No habló más y se alejó. Una vez que llegó a su mesa, se puso a contar los vasos que tenía delante; siempre tomaba el vino en vasos distintos para llevar la cuenta de cuánto bebía.

Una semilla de muerte parecía marcar entonces un punto de inflexión si una comunidad se corrompía por su torpe y humana naturaleza. Lo demás era diferente, como la muerte roja. ¡Venganza y muerte! ¡Eso! Matar a quien intentara desobedecer una orden. El Deuteronomio 7, 16, en efecto, recitaba: «Destruirás entonces a todos esos pueblos que el Señor, tu Dios, ponga en tus manos. No les tendrás compasión ni servirás a sus dioses, porque eso sería una trampa para ti». Llamó entonces a sus amigos «sanos y sabios» y se retiró a un saludable aislamiento a esperar el contagio, ese intruso que estaba por apropiarse de su tierra y de su cultura. Afuera, también se había aislado la muerte negra. Así, atrincherado en su nueva comunidad, se imaginaba vivir sin el temor a las infecciones mientras afuera solo existía un pueblo dañado y destruido por los hombres de piel distinta.

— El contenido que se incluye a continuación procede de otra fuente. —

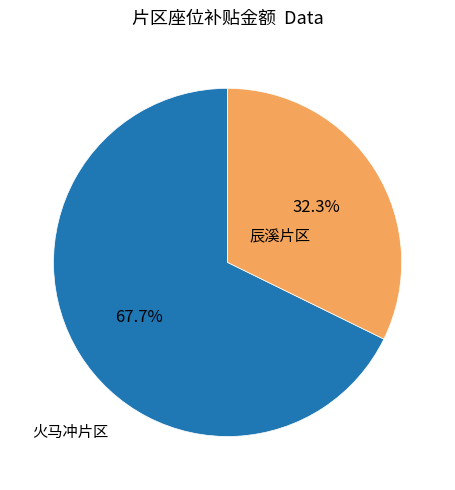

How many segments does this pie chart have?

2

Luego, para aumentar el malestar y el miedo a lo insólito, salió a la luz la historia de Creole, malhechor y mercader de esclavos. Aquel hombre, tan pronto terminó de beberse unas cuantas copas de vino avinagrado, volvió sobre sus pasos, se acercó nuevamente a los tres y preguntó balbuciendo:

—¿Lo recuerdan, verdad? Hechos que inducían a confirmar la fe en su propia integridad ética a quien intentaba rebelarse, con probada sabiduría, a lo vulgar y a la inmoralidad, considerando despreciables y peligrosas las obsesiones inconscientes y la nefasta bizarría de conceder la libertad a los esclavos sin proteger en forma adecuada los derechos adquiridos por sus traficantes.

El Creole. ¡Cierto!, y era el año 1841. Un traficante que transportaba ciento treinta y cinco esclavos a lo largo de la costa este, desde Hampton Roads, en Virginia, hasta New Orleans, en Louisiana, donde el mercado era más próspero y se podía, entonces, obtener un mejor precio en la venta de un negro. Y así llegó el 7 de noviembre. A la tarde. Una banda de diecinueve esclavos capitaneados por un tal Madison Washington se rebelaron y se apropiaron del barco. Un motín sin vacilaciones ni temores. Solo unos pocos heridos. Sin embargo, un tal John Hewell, mercader de esclavos, fue asesinado, y un esclavo murió a causa de graves heridas. Así fue como la proa del velero cambió de dirección y se dirigió a Nassau, en la isla de New Providence, en las Bahamas Británicas, en tierra franca ya que en las colonias británicas estaba abolida la esclavitud. En los estados americanos se pregonaban las virtudes de la esclavitud y por eso pusieron el grito en el cielo al saber que se quería poner en discusión la sacralidad de la misma.

¿Quién fue la persona que narró esta historia en la Old Swan Tavern, en Richmond?

Nadie pronunció palabras adecuadas, positivas o negativas. Prefirieron permanecer en silencio a la espera de que el hombre que había hablado del Creole volviera sobre sus pasos y tomara otra vez su lugar entre sus copas de vino agrio. Sin embargo, cada uno, por cuenta propia, comenzó a razonar sobre lo que ese hombre había dicho. A reflexionar sin hablar con los demás. A replantearse cuánto había de ambiguo en la historia que Mr. Poe narraba de La máscara de la muerte roja. ¿Fuego purificador y voluntad de los esclavos? Eventos completamente fortuitos que parecían entrelazarse con las premisas de una historia. ¡La máscara de la muerte roja, sí!